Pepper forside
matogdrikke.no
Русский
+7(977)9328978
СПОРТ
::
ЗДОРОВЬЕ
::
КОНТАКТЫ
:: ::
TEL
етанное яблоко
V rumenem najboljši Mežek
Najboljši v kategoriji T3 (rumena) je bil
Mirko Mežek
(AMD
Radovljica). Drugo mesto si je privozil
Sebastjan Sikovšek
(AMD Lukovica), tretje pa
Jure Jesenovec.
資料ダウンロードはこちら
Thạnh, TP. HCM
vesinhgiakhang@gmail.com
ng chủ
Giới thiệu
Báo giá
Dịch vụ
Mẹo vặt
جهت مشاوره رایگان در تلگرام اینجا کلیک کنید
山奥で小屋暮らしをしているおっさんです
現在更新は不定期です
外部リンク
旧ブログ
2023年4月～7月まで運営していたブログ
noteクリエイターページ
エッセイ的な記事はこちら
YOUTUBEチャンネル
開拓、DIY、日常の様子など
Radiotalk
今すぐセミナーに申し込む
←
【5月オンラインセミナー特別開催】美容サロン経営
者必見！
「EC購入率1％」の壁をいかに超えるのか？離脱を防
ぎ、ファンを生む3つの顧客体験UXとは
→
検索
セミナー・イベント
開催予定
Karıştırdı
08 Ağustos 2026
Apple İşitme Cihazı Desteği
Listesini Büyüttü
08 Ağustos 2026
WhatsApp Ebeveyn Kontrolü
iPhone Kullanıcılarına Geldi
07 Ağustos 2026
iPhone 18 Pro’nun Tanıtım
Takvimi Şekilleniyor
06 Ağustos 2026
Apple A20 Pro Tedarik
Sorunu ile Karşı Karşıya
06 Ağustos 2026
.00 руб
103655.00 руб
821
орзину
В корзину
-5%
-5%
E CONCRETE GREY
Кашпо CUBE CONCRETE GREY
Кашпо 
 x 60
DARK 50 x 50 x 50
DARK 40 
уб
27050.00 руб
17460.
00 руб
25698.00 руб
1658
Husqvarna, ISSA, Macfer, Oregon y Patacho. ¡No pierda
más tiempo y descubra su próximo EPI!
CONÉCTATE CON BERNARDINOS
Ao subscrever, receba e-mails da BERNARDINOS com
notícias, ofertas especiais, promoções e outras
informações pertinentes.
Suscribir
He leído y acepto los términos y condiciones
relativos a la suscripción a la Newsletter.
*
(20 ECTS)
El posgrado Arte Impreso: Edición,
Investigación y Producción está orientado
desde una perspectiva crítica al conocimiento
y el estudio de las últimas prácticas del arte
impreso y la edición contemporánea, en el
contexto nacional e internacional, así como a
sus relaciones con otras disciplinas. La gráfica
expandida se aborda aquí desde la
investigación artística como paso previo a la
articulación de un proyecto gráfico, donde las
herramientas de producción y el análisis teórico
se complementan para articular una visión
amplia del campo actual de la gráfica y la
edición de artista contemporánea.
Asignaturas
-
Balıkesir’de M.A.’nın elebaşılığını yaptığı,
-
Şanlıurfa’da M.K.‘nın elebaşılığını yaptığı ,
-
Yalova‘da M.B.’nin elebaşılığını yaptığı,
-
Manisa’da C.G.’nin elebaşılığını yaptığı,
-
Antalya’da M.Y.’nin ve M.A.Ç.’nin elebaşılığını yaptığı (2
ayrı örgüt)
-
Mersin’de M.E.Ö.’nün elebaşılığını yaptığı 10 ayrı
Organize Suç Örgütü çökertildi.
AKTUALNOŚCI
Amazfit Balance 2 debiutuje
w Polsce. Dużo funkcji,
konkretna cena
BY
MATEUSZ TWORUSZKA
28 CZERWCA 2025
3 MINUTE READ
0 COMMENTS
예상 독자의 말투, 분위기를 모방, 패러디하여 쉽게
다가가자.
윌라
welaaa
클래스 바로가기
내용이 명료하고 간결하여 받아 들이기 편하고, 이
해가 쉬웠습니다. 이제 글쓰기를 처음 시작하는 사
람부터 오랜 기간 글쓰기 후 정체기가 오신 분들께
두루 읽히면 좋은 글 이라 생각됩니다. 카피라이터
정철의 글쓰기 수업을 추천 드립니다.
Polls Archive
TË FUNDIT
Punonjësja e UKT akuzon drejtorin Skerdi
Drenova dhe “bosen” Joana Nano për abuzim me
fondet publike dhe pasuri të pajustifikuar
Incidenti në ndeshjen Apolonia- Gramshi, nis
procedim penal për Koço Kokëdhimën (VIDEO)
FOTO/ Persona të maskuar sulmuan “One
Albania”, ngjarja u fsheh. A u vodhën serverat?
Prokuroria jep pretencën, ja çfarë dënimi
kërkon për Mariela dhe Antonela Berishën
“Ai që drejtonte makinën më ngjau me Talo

- _The problem_: Please return the entire listing, unchanged.

- _Solution_:
Pepper forside
matogdrikke.no
Русский
+7(977)9328978
СПОРТ
::
ЗДОРОВЬЕ
::
КОНТАКТЫ
:: ::
TEL
етанное яблоко
V rumenem najboljši Mežek
Najboljši v kategoriji T3 (rumena) je bil
Mirko Mežek
(AMD
Radovljica). Drugo mesto si je privozil
Sebastjan Sikovšek
(AMD Lukovica), tretje pa
Jure Jesenovec.
資料ダウンロードはこちら
Thạnh, TP. HCM
vesinhgiakhang@gmail.com
ng chủ
Giới thiệu
Báo giá
Dịch vụ
Mẹo vặt
جهت مشاوره رایگان در تلگرام اینجا کلیک کنید
山奥で小屋暮らしをしているおっさんです
現在更新は不定期です
外部リンク
旧ブログ
2023年4月～7月まで運営していたブログ
noteクリエイターページ
エッセイ的な記事はこちら
YOUTUBEチャンネル
開拓、DIY、日常の様子など
Radiotalk
今すぐセミナーに申し込む
←
【5月オンラインセミナー特別開催】美容サロン経営
者必見！
「EC購入率1％」の壁をいかに超えるのか？離脱を防
ぎ、ファンを生む3つの顧客体験UXとは
→
検索
セミナー・イベント
開催予定
Karıştırdı
08 Ağustos 2026
Apple İşitme Cihazı Desteği
Listesini Büyüttü
08 Ağustos 2026
WhatsApp Ebeveyn Kontrolü
iPhone Kullanıcılarına Geldi
07 Ağustos 2026
iPhone 18 Pro’nun Tanıtım
Takvimi Şekilleniyor
06 Ağustos 2026
Apple A20 Pro Tedarik
Sorunu ile Karşı Karşıya
06 Ağustos 2026
.00 руб
103655.00 руб
821
орзину
В корзину
-5%
-5%
E CONCRETE GREY
Кашпо CUBE CONCRETE GREY
Кашпо 
 x 60
DARK 50 x 50 x 50
DARK 40 
уб
27050.00 руб
17460.
00 руб
25698.00 руб
1658
Husqvarna, ISSA, Macfer, Oregon y Patacho. ¡No pierda
más tiempo y descubra su próximo EPI!
CONÉCTATE CON BERNARDINOS
Ao subscrever, receba e-mails da BERNARDINOS com
notícias, ofertas especiais, promoções e outras
informações pertinentes.
Suscribir
He leído y acepto los términos y condiciones
relativos a la suscripción a la Newsletter.
*
(20 ECTS)
El posgrado Arte Impreso: Edición,
Investigación y Producción está orientado
desde una perspectiva crítica al conocimiento
y el estudio de las últimas prácticas del arte
impreso y la edición contemporánea, en el
contexto nacional e internacional, así como a
sus relaciones con otras disciplinas. La gráfica
expandida se aborda aquí desde la
investigación artística como paso previo a la
articulación de un proyecto gráfico, donde las
herramientas de producción y el análisis teórico
se complementan para articular una visión
amplia del campo actual de la gráfica y la
edición de artista contemporánea.
Asignaturas
-
Balıkesir’de M.A.’nın elebaşılığını yaptığı,
-
Şanlıurfa’da M.K.‘nın elebaşılığını yaptığı ,
-
Yalova‘da M.B.’nin elebaşılığını yaptığı,
-
Manisa’da C.G.’nin elebaşılığını yaptığı,
-
Antalya’da M.Y.’nin ve M.A.Ç.’nin elebaşılığını yaptığı (2
ayrı örgüt)
-
Mersin’de M.E.Ö.’nün elebaşılığını yaptığı 10 ayrı
Organize Suç Örgütü çökertildi.
AKTUALNOŚCI
Amazfit Balance 2 debiutuje
w Polsce. Dużo funkcji,
konkretna cena
BY
MATEUSZ TWORUSZKA
28 CZERWCA 2025
3 MINUTE READ
0 COMMENTS
예상 독자의 말투, 분위기를 모방, 패러디하여 쉽게
다가가자.
윌라
welaaa
클래스 바로가기
내용이 명료하고 간결하여 받아 들이기 편하고, 이
해가 쉬웠습니다. 이제 글쓰기를 처음 시작하는 사
람부터 오랜 기간 글쓰기 후 정체기가 오신 분들께
두루 읽히면 좋은 글 이라 생각됩니다. 카피라이터
정철의 글쓰기 수업을 추천 드립니다.
Polls Archive
TË FUNDIT
Punonjësja e UKT akuzon drejtorin Skerdi
Drenova dhe “bosen” Joana Nano për abuzim me
fondet publike dhe pasuri të pajustifikuar
Incidenti në ndeshjen Apolonia- Gramshi, nis
procedim penal për Koço Kokëdhimën (VIDEO)
FOTO/ Persona të maskuar sulmuan “One
Albania”, ngjarja u fsheh. A u vodhën serverat?
Prokuroria jep pretencën, ja çfarë dënimi
kërkon për Mariela dhe Antonela Berishën
“Ai që drejtonte makinën më ngjau me Talo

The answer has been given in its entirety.